> _Entries provided_:
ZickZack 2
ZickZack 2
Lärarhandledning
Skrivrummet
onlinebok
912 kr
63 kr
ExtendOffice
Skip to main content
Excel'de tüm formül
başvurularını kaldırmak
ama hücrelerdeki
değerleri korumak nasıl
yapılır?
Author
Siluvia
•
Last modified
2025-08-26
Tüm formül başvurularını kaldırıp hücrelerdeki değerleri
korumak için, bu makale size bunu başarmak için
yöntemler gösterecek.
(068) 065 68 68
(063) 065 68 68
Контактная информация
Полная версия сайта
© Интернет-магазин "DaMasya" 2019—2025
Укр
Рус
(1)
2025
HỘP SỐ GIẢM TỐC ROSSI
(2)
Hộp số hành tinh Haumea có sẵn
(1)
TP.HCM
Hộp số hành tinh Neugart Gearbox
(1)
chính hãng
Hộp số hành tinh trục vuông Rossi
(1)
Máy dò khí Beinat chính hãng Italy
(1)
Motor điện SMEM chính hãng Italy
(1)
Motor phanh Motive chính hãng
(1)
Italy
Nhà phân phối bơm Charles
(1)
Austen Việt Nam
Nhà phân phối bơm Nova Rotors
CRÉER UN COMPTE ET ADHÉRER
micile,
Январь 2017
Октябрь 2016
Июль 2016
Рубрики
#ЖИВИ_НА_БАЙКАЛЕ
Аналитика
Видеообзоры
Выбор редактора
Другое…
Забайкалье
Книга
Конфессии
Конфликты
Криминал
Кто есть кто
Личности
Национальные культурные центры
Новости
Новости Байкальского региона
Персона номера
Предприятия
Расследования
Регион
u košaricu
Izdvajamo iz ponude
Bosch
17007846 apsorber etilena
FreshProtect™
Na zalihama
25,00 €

> _Your objective_:
The whole listing, restated word for word, is the expected answer.

> _Expected answer_:
ZickZack 2
ZickZack 2
Lärarhandledning
Skrivrummet
onlinebok
912 kr
63 kr
ExtendOffice
Skip to main content
Excel'de tüm formül
başvurularını kaldırmak
ama hücrelerdeki
değerleri korumak nasıl
yapılır?
Author
Siluvia
•
Last modified
2025-08-26
Tüm formül başvurularını kaldırıp hücrelerdeki değerleri
korumak için, bu makale size bunu başarmak için
yöntemler gösterecek.
(068) 065 68 68
(063) 065 68 68
Контактная информация
Полная версия сайта
© Интернет-магазин "DaMasya" 2019—2025
Укр
Рус
(1)
2025
HỘP SỐ GIẢM TỐC ROSSI
(2)
Hộp số hành tinh Haumea có sẵn
(1)
TP.HCM
Hộp số hành tinh Neugart Gearbox
(1)
chính hãng
Hộp số hành tinh trục vuông Rossi
(1)
Máy dò khí Beinat chính hãng Italy
(1)
Motor điện SMEM chính hãng Italy
(1)
Motor phanh Motive chính hãng
(1)
Italy
Nhà phân phối bơm Charles
(1)
Austen Việt Nam
Nhà phân phối bơm Nova Rotors
CRÉER UN COMPTE ET ADHÉRER
micile,
Январь 2017
Октябрь 2016
Июль 2016
Рубрики
#ЖИВИ_НА_БАЙКАЛЕ
Аналитика
Видеообзоры
Выбор редактора
Другое…
Забайкалье
Книга
Конфессии
Конфликты
Криминал
Кто есть кто
Личности
Национальные культурные центры
Новости
Новости Байкальского региона
Персона номера
Предприятия
Расследования
Регион
u košaricu
Izdvajamo iz ponude
Bosch
17007846 apsorber etilena
FreshProtect™
Na zalihama
25,00 €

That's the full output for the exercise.